Social Security is an integral source of income for millions of seniors. In fact, around three-quarters of retirees say they rely on their benefits significantly, according to a 2022 survey from The Motley Fool.

So it's crucial to ensure you have the right strategy to maximize your monthly checks. If you're closing in on retirement, there's one important question to ask yourself before you start taking Social Security: How much will you collect in benefits per month?

Person sitting on a couch looking at a calculator.

Image source: Getty Images.

Why it's critical to know your benefit amount

Before you begin claiming, it's wise to know approximately how much to expect in benefits. If you don't know your benefit amount and it ends up being lower than you anticipated, it could spell trouble for your retirement.

Your benefit amount is based on several factors, including:

  • The number of years you've worked
  • Your earnings throughout your career
  • The age you begin claiming
  • Your marital status (as you could be eligible for spousal or divorce benefits)

The age you start taking Social Security will have an especially significant impact on your benefit amount. Age 62 is the earliest you can file, but you'll receive smaller checks the earlier you begin claiming.

To collect the full benefit amount you're entitled to, you'll need to wait to file until your full retirement age (FRA). While your exact FRA will depend on your birth year, it will fall between the ages of 66 and 67.

How to easily check your benefit amount

Even if you're not retired yet, there's a simple way to check your benefit amount online. First, you'll need to create a mySocialSecurity account, if you don't have one already.

Once logged in, you can check your statements for an estimate of your benefit amount based on your real earnings and work history.

Keep in mind, though, that this estimate assumes you'll file for benefits at your FRA. If you begin claiming earlier, your monthly payments will be permanently reduced by up to 30%. By waiting until after your FRA to file, you'll receive your full benefit amount plus up to 32% extra each month.

Once you have an estimate of your future benefit amount, it's a little easier to tell whether your finances are on track for retirement. If Social Security is going to be a major source of income, it's especially important to have an idea of how much you can expect.

Simple ways to increase your benefits

If you find that you'll be receiving less than you expected from Social Security (or if you simply want larger checks), there are ways to increase the size of your payments.

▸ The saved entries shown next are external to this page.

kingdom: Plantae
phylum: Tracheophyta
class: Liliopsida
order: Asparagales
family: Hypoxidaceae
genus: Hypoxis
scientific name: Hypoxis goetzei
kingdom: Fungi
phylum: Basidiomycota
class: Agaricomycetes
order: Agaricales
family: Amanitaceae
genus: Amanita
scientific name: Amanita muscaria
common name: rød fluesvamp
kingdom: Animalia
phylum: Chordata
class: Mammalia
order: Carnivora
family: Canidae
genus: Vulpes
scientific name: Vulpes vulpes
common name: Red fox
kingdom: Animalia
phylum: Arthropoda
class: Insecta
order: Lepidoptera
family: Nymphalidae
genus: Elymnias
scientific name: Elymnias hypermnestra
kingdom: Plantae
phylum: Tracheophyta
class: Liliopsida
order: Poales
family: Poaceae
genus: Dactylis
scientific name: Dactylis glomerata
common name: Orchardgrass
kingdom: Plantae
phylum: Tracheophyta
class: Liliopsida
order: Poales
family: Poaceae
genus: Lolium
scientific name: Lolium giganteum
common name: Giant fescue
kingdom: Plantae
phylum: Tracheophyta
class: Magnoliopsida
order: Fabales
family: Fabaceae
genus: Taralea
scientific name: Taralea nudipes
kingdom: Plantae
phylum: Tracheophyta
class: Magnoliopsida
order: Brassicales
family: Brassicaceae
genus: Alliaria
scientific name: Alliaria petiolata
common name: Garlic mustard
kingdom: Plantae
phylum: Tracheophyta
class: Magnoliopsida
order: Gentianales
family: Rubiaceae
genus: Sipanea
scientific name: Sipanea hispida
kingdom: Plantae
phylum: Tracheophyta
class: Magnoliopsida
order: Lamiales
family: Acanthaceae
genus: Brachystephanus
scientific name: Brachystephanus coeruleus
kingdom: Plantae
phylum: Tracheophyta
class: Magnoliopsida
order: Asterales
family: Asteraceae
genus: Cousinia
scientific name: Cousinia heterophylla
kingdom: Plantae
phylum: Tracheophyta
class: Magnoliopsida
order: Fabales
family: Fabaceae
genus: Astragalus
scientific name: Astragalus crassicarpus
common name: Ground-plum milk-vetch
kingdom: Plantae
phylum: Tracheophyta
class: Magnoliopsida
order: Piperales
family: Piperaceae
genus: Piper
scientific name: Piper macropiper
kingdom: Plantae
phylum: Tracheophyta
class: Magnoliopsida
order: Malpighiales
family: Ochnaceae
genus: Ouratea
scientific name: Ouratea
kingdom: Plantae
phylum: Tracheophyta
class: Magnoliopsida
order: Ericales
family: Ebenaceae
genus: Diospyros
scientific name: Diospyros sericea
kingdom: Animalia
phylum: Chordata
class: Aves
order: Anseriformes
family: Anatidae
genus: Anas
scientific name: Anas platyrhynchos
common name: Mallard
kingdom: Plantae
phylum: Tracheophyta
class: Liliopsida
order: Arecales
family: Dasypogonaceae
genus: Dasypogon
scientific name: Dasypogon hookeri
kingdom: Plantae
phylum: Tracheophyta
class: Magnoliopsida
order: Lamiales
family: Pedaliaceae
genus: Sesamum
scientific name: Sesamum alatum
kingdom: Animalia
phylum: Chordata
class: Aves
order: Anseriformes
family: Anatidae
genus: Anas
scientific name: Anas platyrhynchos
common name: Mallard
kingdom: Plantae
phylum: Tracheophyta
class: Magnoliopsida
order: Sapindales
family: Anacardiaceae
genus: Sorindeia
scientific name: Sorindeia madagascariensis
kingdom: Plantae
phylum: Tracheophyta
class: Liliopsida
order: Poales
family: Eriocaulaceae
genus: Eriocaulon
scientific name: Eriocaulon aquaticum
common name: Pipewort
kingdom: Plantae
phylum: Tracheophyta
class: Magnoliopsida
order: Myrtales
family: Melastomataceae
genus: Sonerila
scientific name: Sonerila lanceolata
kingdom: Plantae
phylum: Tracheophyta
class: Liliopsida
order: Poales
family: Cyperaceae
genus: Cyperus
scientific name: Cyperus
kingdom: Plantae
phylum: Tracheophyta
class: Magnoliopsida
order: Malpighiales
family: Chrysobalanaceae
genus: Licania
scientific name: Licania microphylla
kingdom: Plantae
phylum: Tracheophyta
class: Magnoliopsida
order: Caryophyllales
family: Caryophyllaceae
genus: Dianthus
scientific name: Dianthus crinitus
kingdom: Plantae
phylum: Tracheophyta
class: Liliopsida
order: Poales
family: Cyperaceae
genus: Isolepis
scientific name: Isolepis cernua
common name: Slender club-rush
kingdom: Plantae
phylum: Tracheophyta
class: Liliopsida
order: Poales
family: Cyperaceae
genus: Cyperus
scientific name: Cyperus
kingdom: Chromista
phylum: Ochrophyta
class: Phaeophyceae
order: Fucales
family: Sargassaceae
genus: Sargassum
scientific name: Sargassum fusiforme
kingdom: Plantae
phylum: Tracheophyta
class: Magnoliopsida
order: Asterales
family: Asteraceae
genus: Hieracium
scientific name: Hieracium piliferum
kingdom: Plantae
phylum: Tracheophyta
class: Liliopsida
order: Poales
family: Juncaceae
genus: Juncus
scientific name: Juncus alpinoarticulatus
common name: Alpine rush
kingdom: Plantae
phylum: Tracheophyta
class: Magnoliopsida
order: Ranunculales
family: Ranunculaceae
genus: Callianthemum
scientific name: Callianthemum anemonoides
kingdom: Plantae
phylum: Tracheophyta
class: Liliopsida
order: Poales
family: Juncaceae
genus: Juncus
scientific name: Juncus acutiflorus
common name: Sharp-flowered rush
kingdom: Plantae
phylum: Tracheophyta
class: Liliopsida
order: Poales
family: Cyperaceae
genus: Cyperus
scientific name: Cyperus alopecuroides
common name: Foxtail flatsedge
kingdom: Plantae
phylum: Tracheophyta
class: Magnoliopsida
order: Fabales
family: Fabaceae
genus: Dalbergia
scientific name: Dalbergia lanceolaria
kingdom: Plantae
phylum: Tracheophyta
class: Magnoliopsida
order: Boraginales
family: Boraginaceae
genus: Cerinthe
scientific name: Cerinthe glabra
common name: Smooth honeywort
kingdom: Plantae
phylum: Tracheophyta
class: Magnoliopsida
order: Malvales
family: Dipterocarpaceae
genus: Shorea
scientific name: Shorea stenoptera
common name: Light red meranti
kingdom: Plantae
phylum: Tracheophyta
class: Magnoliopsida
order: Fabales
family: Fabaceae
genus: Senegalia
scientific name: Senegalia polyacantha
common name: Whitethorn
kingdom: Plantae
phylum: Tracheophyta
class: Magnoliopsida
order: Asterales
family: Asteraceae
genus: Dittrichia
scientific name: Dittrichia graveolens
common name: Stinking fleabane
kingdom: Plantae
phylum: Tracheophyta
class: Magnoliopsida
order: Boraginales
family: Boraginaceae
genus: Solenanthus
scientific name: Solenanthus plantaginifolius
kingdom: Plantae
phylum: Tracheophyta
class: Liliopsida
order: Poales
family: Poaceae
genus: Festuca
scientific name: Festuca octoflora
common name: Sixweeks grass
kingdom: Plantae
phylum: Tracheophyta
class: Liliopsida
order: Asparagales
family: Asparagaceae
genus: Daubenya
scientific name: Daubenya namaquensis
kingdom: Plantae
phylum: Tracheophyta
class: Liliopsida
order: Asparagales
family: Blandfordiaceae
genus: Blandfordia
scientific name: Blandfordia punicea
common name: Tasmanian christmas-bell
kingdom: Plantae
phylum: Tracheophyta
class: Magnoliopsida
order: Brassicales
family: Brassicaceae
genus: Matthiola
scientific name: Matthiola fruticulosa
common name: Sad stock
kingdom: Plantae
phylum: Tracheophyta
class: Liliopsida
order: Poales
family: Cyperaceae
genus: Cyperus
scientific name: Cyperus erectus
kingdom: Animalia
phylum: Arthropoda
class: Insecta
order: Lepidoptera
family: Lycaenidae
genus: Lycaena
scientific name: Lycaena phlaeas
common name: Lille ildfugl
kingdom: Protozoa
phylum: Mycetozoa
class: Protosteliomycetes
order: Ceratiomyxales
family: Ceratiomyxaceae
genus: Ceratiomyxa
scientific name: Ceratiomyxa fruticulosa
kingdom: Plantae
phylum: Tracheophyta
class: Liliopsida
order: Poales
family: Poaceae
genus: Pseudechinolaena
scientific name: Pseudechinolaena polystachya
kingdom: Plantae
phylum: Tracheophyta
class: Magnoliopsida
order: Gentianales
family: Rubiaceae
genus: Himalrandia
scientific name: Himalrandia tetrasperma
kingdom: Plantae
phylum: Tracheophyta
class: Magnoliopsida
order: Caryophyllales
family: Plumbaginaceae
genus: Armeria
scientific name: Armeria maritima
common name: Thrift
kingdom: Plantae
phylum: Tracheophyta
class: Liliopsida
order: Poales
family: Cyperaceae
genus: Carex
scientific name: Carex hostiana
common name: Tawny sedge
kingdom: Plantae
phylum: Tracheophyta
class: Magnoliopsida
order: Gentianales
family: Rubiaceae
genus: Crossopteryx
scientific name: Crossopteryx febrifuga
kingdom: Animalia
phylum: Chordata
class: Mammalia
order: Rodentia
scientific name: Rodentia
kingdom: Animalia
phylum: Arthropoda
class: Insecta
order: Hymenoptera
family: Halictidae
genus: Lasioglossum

Perhaps the simplest way is to delay claiming benefits. Waiting even a year or two to start taking Social Security can result in hundreds of dollars more per month. While this option won't be a good fit for everyone, if you're looking to maximize your monthly income, delaying benefits is one of the most effective ways to do it.

If you're able to increase your income, that could also help. The Social Security Administration calculates your basic benefit amount (or the amount you'll receive at your FRA) by taking an average of your wages over the 35 highest-earning years of your career. Increasing your income will result in a higher earnings average — and a larger benefit.

There's a lot of planning involved in retirement, but it's worth the effort. By getting an estimate of your future benefit amount before you start taking Social Security, you can ensure you're as prepared as possible.